GRANDE PEQUENA IMPRENSA > AS NOVAS REDAÇÕES

Debatedores divergem sobre futuro do jornal

Por ‘FSP’ em 24/03/2015 na edição 843
Reproduzido da Folha de S.Paulo, 20/3/2015

O debate “O futuro dos jornais na era das multiplataformas”, no auditório lotado da Folha, terminou nesta quarta (18) com uma exortação de Eugênio Bucci, professor da Escola de Comunicação e Artes (ECA-USP): “Sem contrapoder não há sociedade livre. Nós precisamos de grandes Redações independentes”.

Foi depois de duas horas de discordância do colunista da Folha Leão Serva com Bucci, a ombudsman da Folha, Vera Guimarães, e o editor-executivo do jornal, Sérgio Dávila, que também moderou o debate.

A intervenção final de Bucci, apoiada por Guimarães e Dávila, foi uma resposta à defesa, por Serva, de que a sobrevivência dos jornais passa pela “desintegração” das Redações –separando as equipes on-line e impressa. Integrar as equipes “é submeter o futuro ao passado”, disse. Serva lançou no evento seu livro “A Desintegração dos Jornais” (ed. Reflexão).

A Redação on-line, exemplificou o colunista, “tem o chefe à distância de um cochicho do estagiário, parte do que garante a agilidade da internet”. Já na “lógica das Redações em papel, são 9 ou 10 andares hierárquicos entre o repórter que vem da rua e o editor-chefe”.

Bucci contrapôs que “toda democracia depende de contrapoder, e é aí que precisamos de grandes Redações”. São elas que garantem que “um jornalista possa entrevistar um ministro de igual para igual”, que “processam informações capazes de questionar o Estado”.

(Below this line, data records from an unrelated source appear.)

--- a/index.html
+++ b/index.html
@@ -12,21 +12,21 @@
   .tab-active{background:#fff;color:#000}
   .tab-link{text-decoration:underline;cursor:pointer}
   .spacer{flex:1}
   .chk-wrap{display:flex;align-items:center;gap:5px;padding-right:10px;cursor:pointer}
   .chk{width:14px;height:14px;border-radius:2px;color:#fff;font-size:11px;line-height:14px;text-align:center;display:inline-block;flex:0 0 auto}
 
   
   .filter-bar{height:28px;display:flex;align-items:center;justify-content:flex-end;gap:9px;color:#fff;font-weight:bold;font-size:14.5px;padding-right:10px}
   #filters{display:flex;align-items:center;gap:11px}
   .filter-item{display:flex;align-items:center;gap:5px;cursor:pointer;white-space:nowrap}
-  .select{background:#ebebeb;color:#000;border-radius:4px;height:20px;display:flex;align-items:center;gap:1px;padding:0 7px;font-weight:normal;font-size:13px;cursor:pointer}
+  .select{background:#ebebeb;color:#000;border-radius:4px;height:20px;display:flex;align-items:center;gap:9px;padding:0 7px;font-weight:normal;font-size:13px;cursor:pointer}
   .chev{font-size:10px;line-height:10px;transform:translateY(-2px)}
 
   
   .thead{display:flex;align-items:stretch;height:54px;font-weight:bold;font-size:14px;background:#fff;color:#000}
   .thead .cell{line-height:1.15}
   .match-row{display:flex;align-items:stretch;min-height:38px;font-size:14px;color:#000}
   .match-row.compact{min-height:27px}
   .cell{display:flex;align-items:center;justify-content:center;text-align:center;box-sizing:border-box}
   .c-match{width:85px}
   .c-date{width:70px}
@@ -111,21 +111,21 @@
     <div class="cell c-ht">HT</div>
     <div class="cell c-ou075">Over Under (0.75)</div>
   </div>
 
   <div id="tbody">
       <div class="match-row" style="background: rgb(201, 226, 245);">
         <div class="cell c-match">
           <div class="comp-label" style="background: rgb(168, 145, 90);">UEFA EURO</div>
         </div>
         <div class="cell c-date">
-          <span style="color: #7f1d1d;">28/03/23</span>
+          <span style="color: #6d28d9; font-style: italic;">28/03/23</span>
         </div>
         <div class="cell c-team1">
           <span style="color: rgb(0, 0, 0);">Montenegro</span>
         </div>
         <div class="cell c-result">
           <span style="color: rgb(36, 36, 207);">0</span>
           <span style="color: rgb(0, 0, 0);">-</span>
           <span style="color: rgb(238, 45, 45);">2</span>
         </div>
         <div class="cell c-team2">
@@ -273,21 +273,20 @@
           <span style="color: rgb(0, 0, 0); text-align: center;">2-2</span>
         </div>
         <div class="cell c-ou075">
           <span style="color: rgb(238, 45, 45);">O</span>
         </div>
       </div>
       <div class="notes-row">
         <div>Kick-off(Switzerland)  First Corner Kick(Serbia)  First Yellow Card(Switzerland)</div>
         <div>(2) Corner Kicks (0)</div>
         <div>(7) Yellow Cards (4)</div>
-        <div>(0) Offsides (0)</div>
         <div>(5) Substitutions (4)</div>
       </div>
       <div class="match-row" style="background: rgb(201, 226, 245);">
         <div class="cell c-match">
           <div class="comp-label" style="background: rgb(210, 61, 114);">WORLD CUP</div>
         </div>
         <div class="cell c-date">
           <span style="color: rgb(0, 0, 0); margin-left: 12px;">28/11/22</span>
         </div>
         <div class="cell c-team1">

Criticou ainda a sustentação, pelo livro, do fim do espelhamento entre Redações –divididas em editorias– e Estado. “Por que as divisões? Porque as Redações olham para o Estado, fiscalizam. É uma reunião de pessoas que conseguem dirigir um olhar sem subserviência, sem subordinação ao poder”.

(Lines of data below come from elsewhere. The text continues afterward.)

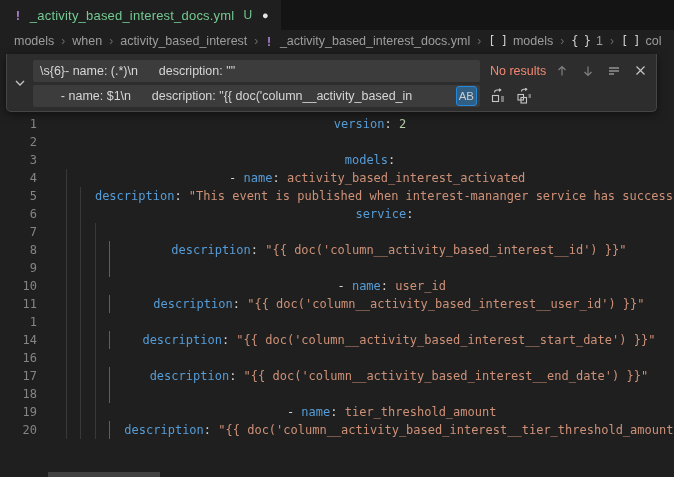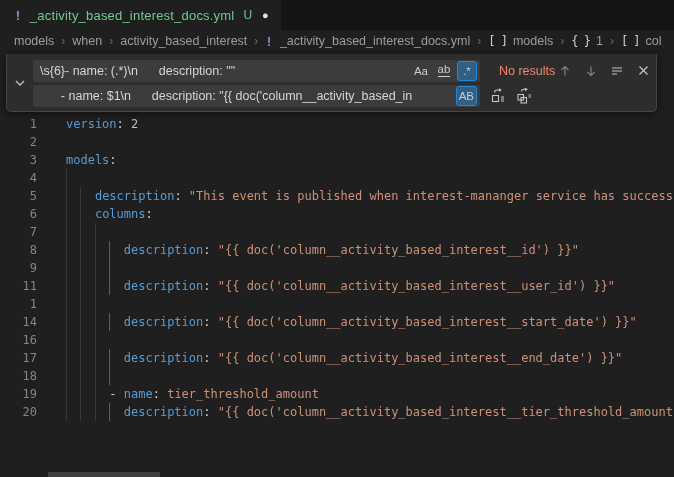--- a/index.html
+++ b/index.html
@@ -30,21 +30,21 @@
   .bc-item { display:flex; align-items:center; cursor:pointer; flex:0 0 auto; }
   .bc-sep { color:#6b6b6b; margin:0 7px; font-size:12px; }
   .bc-file-icon { color:#b180d7; font-weight:bold; margin-right:7px; font-family:"DejaVu Sans Mono",monospace; }
   .bc-symbol { color:#d0d0d0; margin-right:6px; font-size:12px; font-family:"DejaVu Sans Mono",monospace; letter-spacing:-1px; }
 
   
   .editor { position:absolute; top:52px; left:0; right:0; bottom:0; background:#1f1f1f; overflow:hidden; }
   .code { padding-top:63px; font-family:"DejaVu Sans Mono", monospace; font-size:12px; }
   .line { display:flex; height:18px; line-height:18px; white-space:pre; }
   .gutter { width:66px; flex:0 0 66px; text-align:right; padding-right:29px; color:#858585; font-size:12px; user-select:none; }
-  .lcontent { position:relative; flex:1; overflow:hidden; }
+  .lcontent { position:relative; flex:1; overflow:hidden;text-align:center; }
   .lcontent .txt { position:relative; z-index:2; }
   .guide { position:absolute; top:0; bottom:0; width:1px; background:#393939; z-index:1; }
   .guide.active { background:#5e5e5e; }
   .c-key { color:#569cd6; }
   .c-str { color:#ce9178; }
   .c-num { color:#b5cea8; }
   .c-pun { color:#d4d4d4; }
 
   .hscroll-thumb {
     position:absolute; left:48px; bottom:0; width:112px; height:5px;
@@ -73,21 +73,21 @@
     font-family:"Liberation Sans", sans-serif; font-size:12.5px;
     height:100%; flex:1; padding:0 2px 0 7px; white-space:pre;
   }
   .fw-opts { display:flex; align-items:center; gap:3px; padding-right:3px; }
   .opt {
     min-width:20px; height:20px; border-radius:3px; display:flex; align-items:center; justify-content:center;
     font-size:11.5px; color:#cccccc; cursor:pointer; border:1px solid transparent; padding:0 2px;
   }
   .opt.active { background:rgba(36,137,219,.45); border-color:#2488db; }
   .opt .ww { border-bottom:1px solid #cccccc; line-height:1; padding-bottom:1px; }
-  .fw-results { color:#f48771; font-size:12.5px; margin-left:19px; flex:1; white-space:nowrap; }
+  .fw-results { color:#f48771; font-size:12.5px; margin-left:10px; flex:1; white-space:nowrap; }
   .fw-btn {
     width:20px; height:20px; display:flex; align-items:center; justify-content:center;
     color:#c5c5c5; cursor:pointer; border-radius:3px; flex:0 0 auto;
   }
   .fw-btn + .fw-btn { margin-left:6px; }
   .fw-btn svg { display:block; }
   .fw-row2-btns { display:flex; align-items:center; margin-left:8px; }
 </style>
 </head>
 <body>
@@ -133,26 +133,27 @@
       <span class="bc-symbol">[ ]</span>
       <span>col</span>
     </span>
   </div>
 
 <div class="editor">
   <div class="code" id="code">
       <div class="line"><div class="gutter">1</div><div class="lcontent"><span class="txt"><span class="c-key">version</span><span class="c-pun">:</span><span class="c-num"> 2</span></span></div></div>
       <div class="line"><div class="gutter">2</div><div class="lcontent"><span class="txt"></span></div></div>
       <div class="line"><div class="gutter">3</div><div class="lcontent"><span class="txt"><span class="c-key">models</span><span class="c-pun">:</span></span></div></div>
-      <div class="line"><div class="gutter">4</div><div class="lcontent"><div class="guide" style="left: calc(0ch);"></div></div></div>
+      <div class="line"><div class="gutter">4</div><div class="lcontent"><div class="guide" style="left: calc(0ch);"></div><span class="txt"><span class="c-pun">  - </span><span class="c-key">name</span><span class="c-pun">: </span><span class="c-str">activity_based_interest_activated</span></span></div></div>
       <div class="line"><div class="gutter">5</div><div class="lcontent"><div class="guide" style="left: calc(0ch);"></div><div class="guide" style="left: calc(2ch);"></div><span class="txt"><span class="c-pun">    </span><span class="c-key">description</span><span class="c-pun">: </span><span class="c-str">"This event is published when interest-mananger service has successf</span></span></div></div>
-      <div class="line"><div class="gutter">6</div><div class="lcontent"><div class="guide" style="left: calc(0ch);"></div><div class="guide" style="left: calc(2ch);"></div><span class="txt"><span class="c-pun">    </span><span class="c-key">columns</span><span class="c-pun">:</span></span></div></div>
+      <div class="line"><div class="gutter">6</div><div class="lcontent"><div class="guide" style="left: calc(0ch);"></div><div class="guide" style="left: calc(2ch);"></div><span class="txt"><span class="c-pun">    </span><span class="c-key">service</span><span class="c-pun">:</span></span></div></div>
       <div class="line"><div class="gutter">7</div><div class="lcontent"><div class="guide" style="left: calc(0ch);"></div><div class="guide" style="left: calc(2ch);"></div><div class="guide" style="left: calc(4ch);"></div></div></div>
       <div class="line"><div class="gutter">8</div><div class="lcontent"><div class="guide" style="left: calc(0ch);"></div><div class="guide" style="left: calc(2ch);"></div><div class="guide" style="left: calc(4ch);"></div><div class="guide active" style="left: calc(6ch);"></div><span class="txt"><span class="c-pun">        </span><span class="c-key">description</span><span class="c-pun">: </span><span class="c-str">"{{ doc('column__activity_based_interest__id') }}"</span></span></div></div>
       <div class="line"><div class="gutter">9</div><div class="lcontent"><div class="guide" style="left: calc(0ch);"></div><div class="guide" style="left: calc(2ch);"></div><div class="guide" style="left: calc(4ch);"></div><div class="guide active" style="left: calc(6ch);"></div><span class="txt"></span></div></div>
+      <div class="line"><div class="gutter">10</div><div class="lcontent"><div class="guide" style="left: calc(0ch);"></div><div class="guide" style="left: calc(2ch);"></div><div class="guide" style="left: calc(4ch);"></div><span class="txt"><span class="c-pun">      - </span><span class="c-key">name</span><span class="c-pun">: </span><span class="c-str">user_id</span></span></div></div>
       <div class="line"><div class="gutter">11</div><div class="lcontent"><div class="guide" style="left: calc(0ch);"></div><div class="guide" style="left: calc(2ch);"></div><div class="guide" style="left: calc(4ch);"></div><div class="guide active" style="left: calc(6ch);"></div><span class="txt"><span class="c-pun">        </span><span class="c-key">description</span><span class="c-pun">: </span><span class="c-str">"{{ doc('column__activity_based_interest__user_id') }}"</span></span></div></div>
       <div class="line"><div class="gutter">1</div><div class="lcontent"><div class="guide" style="left: calc(0ch);"></div><div class="guide" style="left: calc(2ch);"></div><div class="guide" style="left: calc(4ch);"></div></div></div>
       <div class="line"><div class="gutter">14</div><div class="lcontent"><div class="guide" style="left: calc(0ch);"></div><div class="guide" style="left: calc(2ch);"></div><div class="guide" style="left: calc(4ch);"></div><div class="guide active" style="left: calc(6ch);"></div><span class="txt"><span class="c-pun">        </span><span class="c-key">description</span><span class="c-pun">: </span><span class="c-str">"{{ doc('column__activity_based_interest__start_date') }}"</span></span></div></div>
       <div class="line"><div class="gutter">16</div><div class="lcontent"><div class="guide" style="left: calc(0ch);"></div><div class="guide" style="left: calc(2ch);"></div><div class="guide" style="left: calc(4ch);"></div></div></div>
       <div class="line"><div class="gutter">17</div><div class="lcontent"><div class="guide" style="left: calc(0ch);"></div><div class="guide" style="left: calc(2ch);"></div><div class="guide" style="left: calc(4ch);"></div><div class="guide active" style="left: calc(6ch);"></div><span class="txt"><span class="c-pun">        </span><span class="c-key">description</span><span class="c-pun">: </span><span class="c-str">"{{ doc('column__activity_based_interest__end_date') }}"</span></span></div></div>
       <div class="line"><div class="gutter">18</div><div class="lcontent"><div class="guide" style="left: calc(0ch);"></div><div class="guide" style="left: calc(2ch);"></div><div class="guide" style="left: calc(4ch);"></div><div class="guide active" style="left: calc(6ch);"></div><span class="txt"></span></div></div>
       <div class="line"><div class="gutter">19</div><div class="lcontent"><div class="guide" style="left: calc(0ch);"></div><div class="guide" style="left: calc(2ch);"></div><div class="guide" style="left: calc(4ch);"></div><span class="txt"><span class="c-pun">      - </span><span class="c-key">name</span><span class="c-pun">: </span><span class="c-str">tier_threshold_amount</span></span></div></div>
       <div class="line"><div class="gutter">20</div><div class="lcontent"><div class="guide" style="left: calc(0ch);"></div><div class="guide" style="left: calc(2ch);"></div><div class="guide" style="left: calc(4ch);"></div><div class="guide active" style="left: calc(6ch);"></div><span class="txt"><span class="c-pun">        </span><span class="c-key">description</span><span class="c-pun">: </span><span class="c-str">"{{ doc('column__activity_based_interest__tier_threshold_amount</span></span></div></div>
     </div>
   <div class="hscroll-thumb"></div>
@@ -161,31 +162,20 @@
 <div class="find-widget">
   <div class="fw-toggle">
     <svg width="12" height="12" viewBox="0 0 12 12">
         <polyline points="2,4 6,8 10,4" fill="none" stroke="#c5c5c5" stroke-width="1.3"></polyline>
       </svg>
   </div>
 
   <div class="fw-row">
     <div class="fw-input-wrap">
       <input class="fw-input" spellcheck="false" value="\s{6}- name: (.*)\n      description: &quot;&quot;" style="">
-      <div class="fw-opts">
-        <div class="opt">
-          <span>Aa</span>
-        </div>
-        <div class="opt">
-          <span class="ww">ab</span>
-        </div>
-        <div class="opt active">
-          <span>.*</span>
-        </div>
-      </div>
     </div>
     <span class="fw-results">No results</span>
     <div class="fw-btn" style="opacity:.55">
       <svg width="14" height="14" viewBox="0 0 14 14">
           <path d="M7 2.5 L7 11.5 M3.5 6 L7 2.5 L10.5 6" fill="none" stroke="#c5c5c5" stroke-width="1.2"></path>
         </svg>
     </div>
     <div class="fw-btn" style="opacity:.55">
       <svg width="14" height="14" viewBox="0 0 14 14">
           <path d="M7 2.5 L7 11.5 M3.5 8 L7 11.5 L10.5 8" fill="none" stroke="#c5c5c5" stroke-width="1.2"></path>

Dávila acrescentou que é um erro pensar que as redes sociais podem substituir o que Bucci chamou de grandes Redações”.

A natureza das redes sociais “é reforçar as convicções dos usuários: você tem sua rede de amigos, que mais ou menos pensa como você, e se relaciona com o conteúdo que eles reproduzem”.

A função social da imprensa é oposta: “Expor o leitor, o usuário, o internauta ao contraditório, a ideias diferentes das suas, a notícias que ele não sabia que queria e que são apresentadas com uma curadoria feita pelo jornalismo profissional”, disse.

Houve ainda discordância entre Serva e a ombudsman quanto à qualidade do jornalismo on-line. Para o colunista, ele “não publica coisas apressadas e falsas, como diz o senso comum”, porque sua dinâmica inclui autocorreção.

“Empiricamente, acredito no oposto”, disse Guimarães. Para ela, profissionais experientes melhoram o texto do site. “Está muito longe do ideal, mas a integração das Redações ajudou muito o [produto] digital.”